I was sitting on the edge of my Adirondack chair, absentmindedly turning a hotdog over the fire. Rue lounged beside me, one leg stretched out, her eyes half-lidded as she stared into the flames. Finn sat across from us, smirking. Kira was eyeing their hotdog like it might kill them.

“This is disgusting,” Kira said, poking it with their finger.

“It’s protein,” Finn shot back. “Take it or leave it.”

“I’d rather starve.”

Finn snorted. “Your loss.”

Kira groaned but begrudgingly took a bite, then immediately gagged. “Oh my God, this tastes like it’s been in there for a century.”

“Possibly,” Rue remarked.

Finn chuckled, tossing a small stick into the fire. “Hey, if you don’t like it, Valentine’s Day is next week. Maybe your secret admirer will bring you something better.”

Kira looked disgusted. “Why the hell would you bring that up?”

Finn just grinned, and Kira buried their face in their hands, groaning.

I stayed quiet. My birthday will be next week. I hadn’t even thought about it. It wasn’t something I ever looked forward to.

Back in school, kids had always assumed I’d be excited. “Oh, you must love getting chocolates and extra gifts on your birthday, huh?” they’d say, expecting me to laugh along.

But I had never wanted chocolates. Or flowers. Or confessions written on pink paper. Because I was supposed to want them from girls.

I tensed, fingers tightening slightly around the skewer. No one noticed. I exhaled slowly and shoved the thought away.

I wasn’t celebrating my birthday this year. I wasn’t even acknowledging it. I was too busy anyway. It was just another day.

“Oh, it’s your birthday?” Chai exclaimed, too damn cheerful. “I’ve got to tell everyone!”

“Don’t you dare!” I said reflexively.

Everyone looked at me. Shit. “Uh... we’ve got to stop the Contagion. He best not dare mess with us.”

“Smooth, Viktor. Real smooth.” Chai smirked.

Finn stood. “You’re right. We will stop him for taking away the family I should have had.” Then he pointed his hotdog stick up and over the fire.

He looked ridiculous. Was he expecting everyone to jump in? No one else is that corn—

Kira bolted up, connecting with my eyes. “No one kidnaps me and gets away with it. And no one gets to kill my big brother before I do!” They popped their stick against Finn’s.

I am not doing that.

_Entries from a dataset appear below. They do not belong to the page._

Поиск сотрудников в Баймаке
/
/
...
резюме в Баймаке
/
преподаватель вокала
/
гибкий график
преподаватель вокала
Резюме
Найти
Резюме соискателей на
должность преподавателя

I haven’t finished my hotdog and Rue would never do something so impuls—

“I can’t live my own life until he’s dead,” Rue stated, lifting out of her chair, cryptic as ever, then joined stick-swords with practiced motion.

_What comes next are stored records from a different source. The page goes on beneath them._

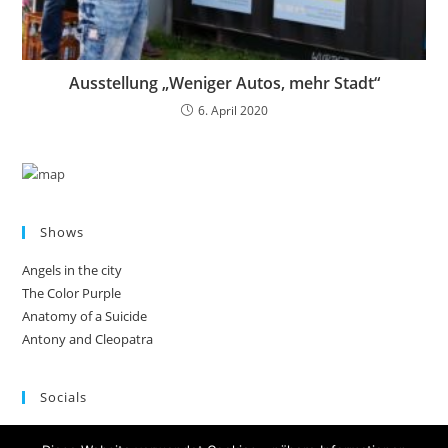
Ausstellung „Weniger Autos, mehr Stadt“
6. April 2020
Shows
Angels in the city
The Color Purple
Anatomy of a Suicide
Antony and Cleopatra
Socials
Facebook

All eyes turned to me expectantly. The fire crackled, sending embers into the night air. I slid the rest of the hotdog off my stick, popped it into my mouth, and chewed.

“Don’t be such a scaredy-cat, Viktor. You know we’re in.” Chai chided.

With a sigh, I stood. For both of us, I clanked my sword with the others, glancing at each of them.

“That settles it. Tomorrow we go on the attack.”

“Wooh! Spectral Squad! Let’s gooo!” Chai exclaimed to no one but me.